Why wait until 2017-18 to cap spending? This government needs to rein in spending now, and restrict growth in spending across the board. Otherwise, they will not achieve that balanced budget by 2017-18, but instead, as Mr. Drummond forecasts, see the deficit balloon to $30 billion.
The final recommendation to this government is to implement a legislated debt-reduction plan and repayment schedule to start chipping away at the province’s $255 billion debt. That debt, broken down per capita, equates to $18,889 for every man, woman and child in Ontario. It is wrong to dump that debt onto future taxpayers and young Ontario citizens.

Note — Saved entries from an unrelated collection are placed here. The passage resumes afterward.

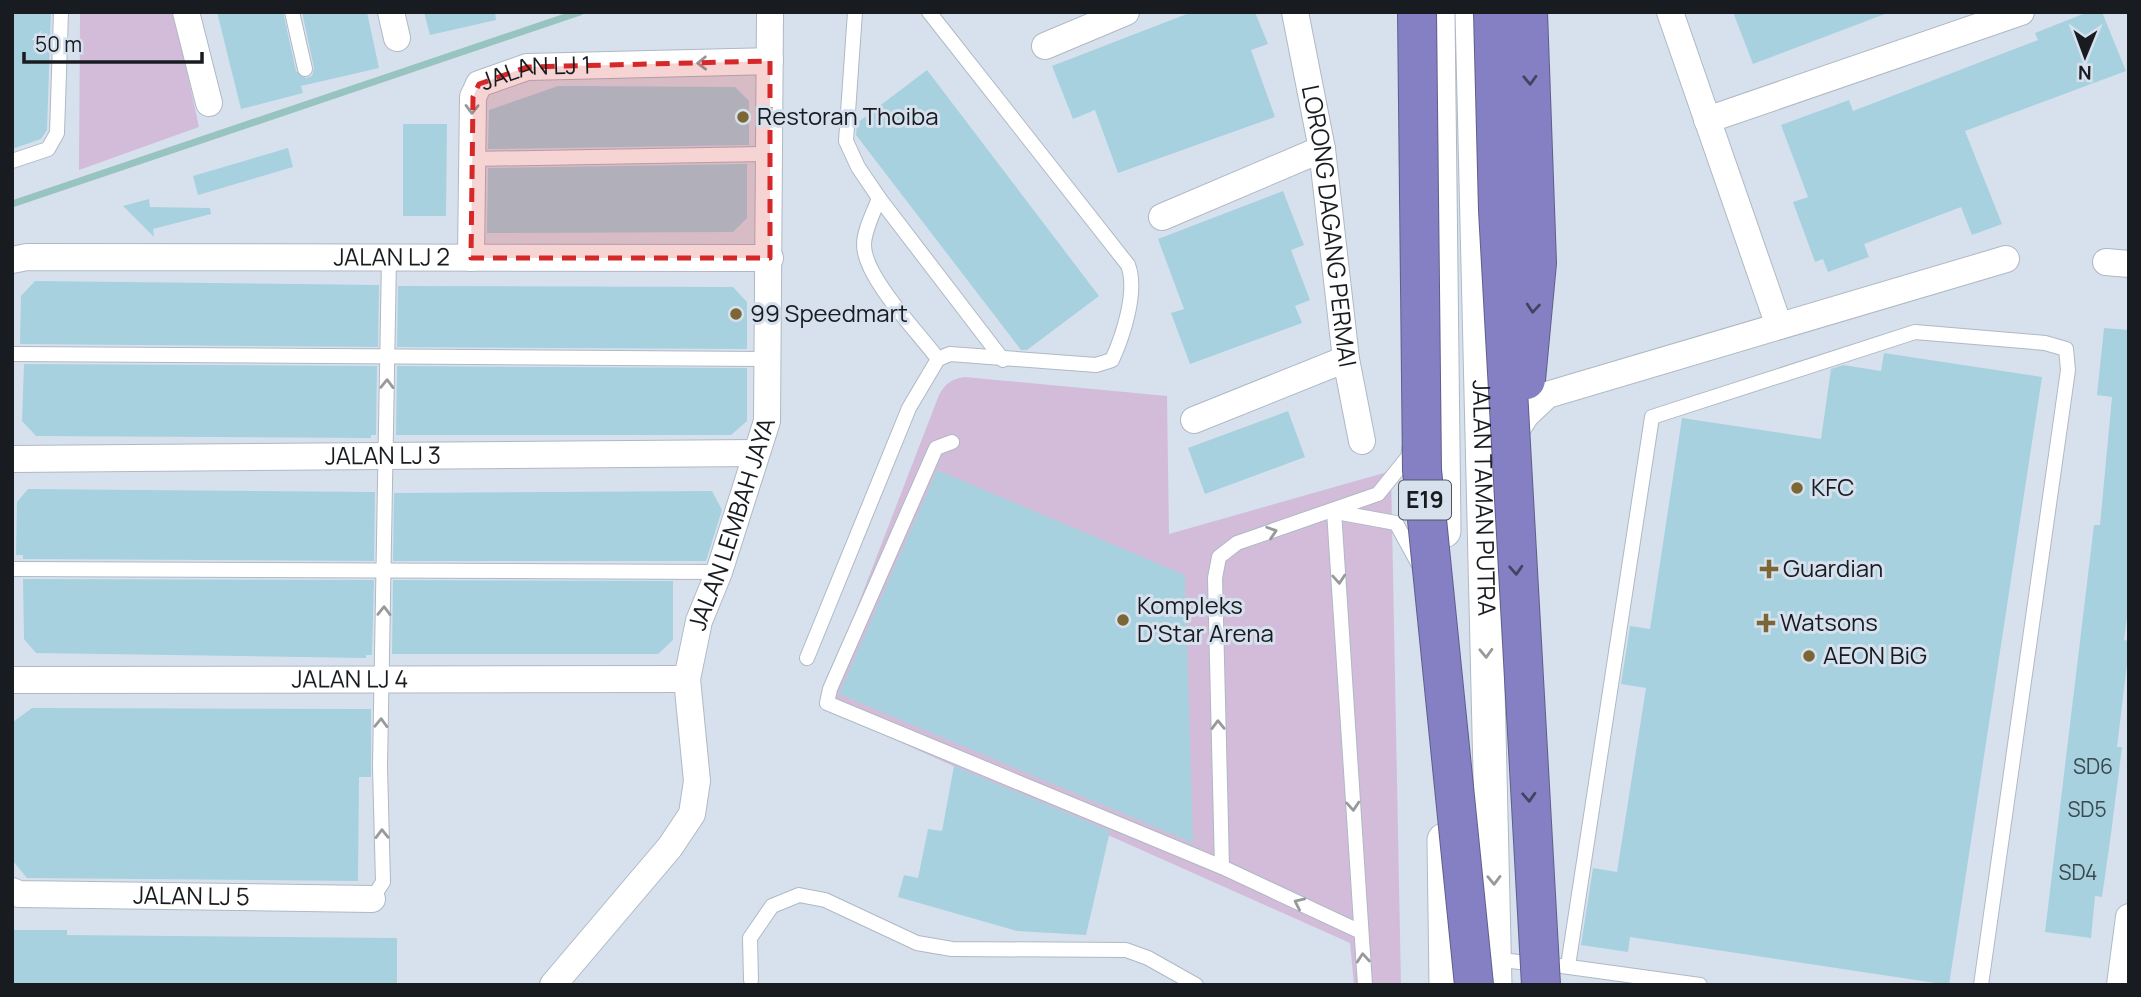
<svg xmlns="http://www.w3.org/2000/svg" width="2141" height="997" viewBox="0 0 2141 997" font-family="Manrope,sans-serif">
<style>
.green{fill:#d3bcd9}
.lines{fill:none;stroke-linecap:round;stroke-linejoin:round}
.stream{stroke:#97c4be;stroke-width:7}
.building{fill:#a7d1df}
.service-casing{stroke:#afb9c4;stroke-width:16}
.minor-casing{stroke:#afb9c4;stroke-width:28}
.tertiary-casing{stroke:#afb9c4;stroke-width:35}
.service{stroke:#fff;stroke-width:14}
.minor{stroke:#fff;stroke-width:26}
.tertiary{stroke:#fff;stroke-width:33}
.motorway-bridge-casing{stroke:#5f5d8b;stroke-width:40;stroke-linecap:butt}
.motorway-bridge{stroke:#8580c4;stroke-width:38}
.oneway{stroke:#97999b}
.oneway2{stroke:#444462}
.marked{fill:#d62828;fill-opacity:0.2;stroke:#d62828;stroke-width:5;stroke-dasharray:14 9;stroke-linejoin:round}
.poi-dot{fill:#7b6635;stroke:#d7e1ee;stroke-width:2.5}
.labels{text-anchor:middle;stroke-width:6;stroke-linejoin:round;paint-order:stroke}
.number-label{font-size:21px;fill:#3c4950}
.shield{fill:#d7e1ee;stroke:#51575e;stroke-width:2}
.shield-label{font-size:23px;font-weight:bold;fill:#181c20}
.street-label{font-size:24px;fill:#181c20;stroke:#d7e1ee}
.poi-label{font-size:24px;fill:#181c20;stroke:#d7e1ee;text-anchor:start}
</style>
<rect width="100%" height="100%" fill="#d7e1ee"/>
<g class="green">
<polygon points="80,12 174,12 199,127 79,170"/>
<path d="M 965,377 L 1167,396 L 1169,534 L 1391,471 L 1401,985 L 1354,985 L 1350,943 L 819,706 L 939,395 C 946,383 951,379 965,377 Z"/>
</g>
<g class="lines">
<polyline class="stream" points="12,204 580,12"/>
</g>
<g class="building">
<polygon points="12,12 51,12 47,130 41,139 12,149"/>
<polygon points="217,12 283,12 296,71 306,78 312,76 314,68 302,12 367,12 379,68 301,86 303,93 241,109"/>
<polygon points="424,12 495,12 496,20 430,35"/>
<polygon points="1192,12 1255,12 1268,44 1251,50 1275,117 1118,173 1095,110 1073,119 1052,66"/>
<polygon points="1733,12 1885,12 1885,14 1753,64"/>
<polygon points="2088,12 2102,12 2126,71 1965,131 2002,224 1972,235 1961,207 1864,244 1869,257 1828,272 1823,259 1815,262 1793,202 1808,197 1781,125 1849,100 1853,111 2038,40 2035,33"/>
<polygon points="927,70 1099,296 1027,350 1021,350 856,135 857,123"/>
<polygon points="558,86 735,87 749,101 749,145 488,149 489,110"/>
<polygon points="403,124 447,124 446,216 403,216"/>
<polygon points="288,148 293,167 198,195 193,176"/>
<polygon points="747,164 747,218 733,232 487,233 488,168"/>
<polygon points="1283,191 1304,245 1291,250 1310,300 1295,306 1302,323 1190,364 1171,313 1184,309 1158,239"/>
<polygon points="149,199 150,207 210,208 211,214 153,229 154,237 123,206"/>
<polygon points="35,281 379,285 378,347 20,344 21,296"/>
<polygon points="398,286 733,287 747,302 747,349 397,347"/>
<polygon points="2104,328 2129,330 2129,600 2124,640 2129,641 2129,647 2117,747 2122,747 2111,834 2102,897 2095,896 2091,938 2045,932 2094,525 2100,525 2112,397 2097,395"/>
<polygon points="1884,353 2042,377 1949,985 1630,937 1628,952 1581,945 1593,868 1617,872 1646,688 1621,684 1630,626 1650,629 1682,418 1821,439 1831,369 1843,365 1881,371"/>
<polygon points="24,364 377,366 376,435 371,435 371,438 36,436 22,421"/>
<polygon points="397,366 747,368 747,421 731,435 396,435"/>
<polygon points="1288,411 1305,457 1205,494 1188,448"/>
<polygon points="937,470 1185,575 1193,843 839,694"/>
<polygon points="28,489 375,492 374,561 23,559 23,555 16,555 17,502"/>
<polygon points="712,491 722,510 706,561 393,561 394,493"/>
<polygon points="23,579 374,580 372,655 366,655 366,658 36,653 24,639"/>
<polygon points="393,580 673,581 673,640 658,654 392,654"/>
<polygon points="32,708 371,709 371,777 359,777 358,881 27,878 13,861 13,722"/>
<polygon points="954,766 1110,831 1086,935 1017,931 898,897 904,875 918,878 928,829 942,831"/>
<polygon points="12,930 67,930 67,935 397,938 397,985 12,985"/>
</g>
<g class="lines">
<g class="service-casing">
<g id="service">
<polyline points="292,12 305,69"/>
<polyline points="855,12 846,141 858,167 879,198 1003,360"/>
<polyline points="472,159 770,154"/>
<polyline points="12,161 48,149 57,133 61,12"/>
<path d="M 879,198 C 874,212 864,230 864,245 C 864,277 918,332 938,359"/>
<polyline points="12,354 769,359"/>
<polyline points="952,442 936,448 830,689 827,703 1222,867"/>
<polyline points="1334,511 1365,985"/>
<polyline points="1336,512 1396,523 1419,565"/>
<polyline points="12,569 719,572"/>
<path d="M 807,658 L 909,408 L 938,359 L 950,354 L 1096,365 L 1112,360 C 1123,336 1138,291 1128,265 L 929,12"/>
<polyline points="372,899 383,882 380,767 389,258"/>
<polyline points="1361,932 1222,867 1215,578 1219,557 1237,543 1378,494 1408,457 1410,445"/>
<polyline points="1492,959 1538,964"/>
<polyline points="1562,966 1700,985"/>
<polyline points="1568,966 1652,417 1915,332 2045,343 2066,349 2068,370 1981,985"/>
<polyline points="751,980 750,938 772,906 799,895 825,900 917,943 952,949 1126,950 1148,958 1196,985"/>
</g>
</g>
<g class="minor-casing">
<g id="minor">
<polyline points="186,12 209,103"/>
<polyline points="391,12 397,38"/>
<path id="s1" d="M 1295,12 L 1322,149 L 1346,359 L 1362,441"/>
<polyline points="1670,12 1779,326"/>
<polyline points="1045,46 1126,12"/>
<polyline points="1707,120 2021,12"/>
<polyline points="1162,217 1322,149"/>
<path id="s2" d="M 471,258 L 473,97 L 479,84 L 527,67 L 770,61"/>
<path id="s3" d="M 12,260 L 27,257 L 770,258"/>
<polyline points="2106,262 2129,264"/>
<polyline points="1194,420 1346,359"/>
<polyline points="1508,443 1526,415 1547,395 2006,259"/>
<path id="s4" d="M 12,459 L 755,453"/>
<path id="s5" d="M 12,680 L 687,679"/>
<path id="s6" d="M 12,891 L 19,894 L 372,899"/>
<path id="s7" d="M 553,985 L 670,847 L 692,814 L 697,781 L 687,679 L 699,621 L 719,572 L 767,421 L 770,12"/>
<polyline points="2120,985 2129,917"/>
</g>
</g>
<g class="tertiary-casing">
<g id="tertiary">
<polyline points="1438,12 1444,531"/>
<path id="s8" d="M 1472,12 L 1495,985"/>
<polyline points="1444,840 1446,985"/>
</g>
</g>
<use href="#service" class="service"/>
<use href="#minor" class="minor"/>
<use href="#tertiary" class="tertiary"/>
<g class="motorway-bridge-casing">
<g id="motorway-bridge">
<polyline points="1417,12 1422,470 1474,985"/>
<polyline points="1493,12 1498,210 1541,985"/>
<polyline points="1526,380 1537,263 1528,12"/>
</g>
</g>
<use href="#motorway-bridge" class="motorway-bridge"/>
</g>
<defs><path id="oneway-chevron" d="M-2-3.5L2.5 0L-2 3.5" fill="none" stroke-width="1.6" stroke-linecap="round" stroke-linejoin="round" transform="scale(1.75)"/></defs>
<g class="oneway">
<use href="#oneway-chevron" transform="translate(702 63) rotate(179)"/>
<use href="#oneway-chevron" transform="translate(472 109) rotate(91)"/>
<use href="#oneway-chevron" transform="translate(387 384) rotate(-89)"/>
<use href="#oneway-chevron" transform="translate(1272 532) rotate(-18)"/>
<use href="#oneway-chevron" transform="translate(1339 579) rotate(86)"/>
<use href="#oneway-chevron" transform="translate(384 611) rotate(-89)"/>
<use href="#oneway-chevron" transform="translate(1486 653) rotate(88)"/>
<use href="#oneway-chevron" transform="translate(381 723) rotate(-88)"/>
<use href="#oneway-chevron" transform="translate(1218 725) rotate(-91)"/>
<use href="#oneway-chevron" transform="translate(1353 806) rotate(86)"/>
<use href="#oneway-chevron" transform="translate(382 834) rotate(-91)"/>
<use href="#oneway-chevron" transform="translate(1494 880) rotate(89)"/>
<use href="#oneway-chevron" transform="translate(1299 903) rotate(-155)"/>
<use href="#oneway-chevron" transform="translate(1363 958) rotate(-95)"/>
</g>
<g class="oneway2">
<use href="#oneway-chevron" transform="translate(1530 80) rotate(88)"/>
<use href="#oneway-chevron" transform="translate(1533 308) rotate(95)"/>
<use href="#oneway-chevron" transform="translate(1516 570) rotate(87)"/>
<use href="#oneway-chevron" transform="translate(1529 797) rotate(87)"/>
</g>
<path class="marked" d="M 770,61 L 770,258 L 471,258 L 473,97 L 479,84 L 527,67 Z"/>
<g class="poi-dot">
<circle cx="743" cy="117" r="7"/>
<circle cx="736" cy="314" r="7"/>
<circle cx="1797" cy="488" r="7"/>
<path d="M1765.5 558.5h7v7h7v7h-7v7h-7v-7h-7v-7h7z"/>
<circle cx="1123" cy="620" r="7"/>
<path d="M1762.5 612.5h7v7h7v7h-7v7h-7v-7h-7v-7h7z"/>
<circle cx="1809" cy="656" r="7"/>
</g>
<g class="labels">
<g class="number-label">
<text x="2093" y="774">SD6</text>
<text x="2087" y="817">SD5</text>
<text x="2078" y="880">SD4</text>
</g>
<rect class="shield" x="1399" y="480.5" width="52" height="39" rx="5"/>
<g class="shield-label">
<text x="1425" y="508">E19</text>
</g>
<g class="street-label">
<text dy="8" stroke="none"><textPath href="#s2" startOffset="234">JALAN LJ 1</textPath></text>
<text dy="8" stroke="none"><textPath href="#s1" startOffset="217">LORONG DAGANG PERMAI</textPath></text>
<text dy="8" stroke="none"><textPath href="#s3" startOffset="380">JALAN LJ 2</textPath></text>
<text dy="8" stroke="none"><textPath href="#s4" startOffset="371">JALAN LJ 3</textPath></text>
<text dy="8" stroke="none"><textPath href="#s8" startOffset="486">JALAN TAMAN PUTRA</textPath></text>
<text dy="8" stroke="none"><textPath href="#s7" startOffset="518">JALAN LEMBAH JAYA</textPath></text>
<text dy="8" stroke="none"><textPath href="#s5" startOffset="338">JALAN LJ 4</textPath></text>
<text dy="8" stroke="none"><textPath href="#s6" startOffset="180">JALAN LJ 5</textPath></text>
</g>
<g class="poi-label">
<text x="757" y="125">Restoran Thoiba</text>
<text x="750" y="322">99 Speedmart</text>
<text x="1811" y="496">KFC</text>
<text x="1783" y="577">Guardian</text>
<text x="1137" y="614">Kompleks<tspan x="1137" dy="28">D'Star Arena</tspan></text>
<text x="1780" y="631">Watsons</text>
<text x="1823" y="664">AEON BiG</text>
</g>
</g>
<rect width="2141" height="997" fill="none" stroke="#181c20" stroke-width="28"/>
<g transform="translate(2085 56) rotate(181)" stroke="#d7e1ee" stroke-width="5" paint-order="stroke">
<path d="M0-5L12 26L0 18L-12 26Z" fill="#181c20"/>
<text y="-10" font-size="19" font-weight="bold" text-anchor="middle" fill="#181c20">N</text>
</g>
<path d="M24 52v10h178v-10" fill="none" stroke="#181c20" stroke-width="3.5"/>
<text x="35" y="52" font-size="21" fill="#181c20" stroke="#d7e1ee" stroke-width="5" paint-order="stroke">50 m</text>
</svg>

It’s time for a debt-reduction payment schedule to be cemented by law. This government has proven that it will not pay the debt down on its own, and debt-reduction legislation has worked in provinces across Canada to get public accounts out of the red.
Ontario is in a bad situation. But we’re not Greece, not yet anyway. If the government acts now, the looming catastrophe can be avoided.
Our government simply needs to exercise the same fiscal responsibility that Ontario families demonstrate every day. Families who struggle to pay their bills and stay out of debt; folks who balance their checkbooks every month, who say no to frivolous spending and live within their means.
Instead, we have a government that adds $32.5 million to the debt every day. That is $22,625 borrowed every minute; in the time it took you to read this article, the government added a decent down payment for a starter home to the provincial debt. That is debt that you and your children will be forced to pay down in future taxes.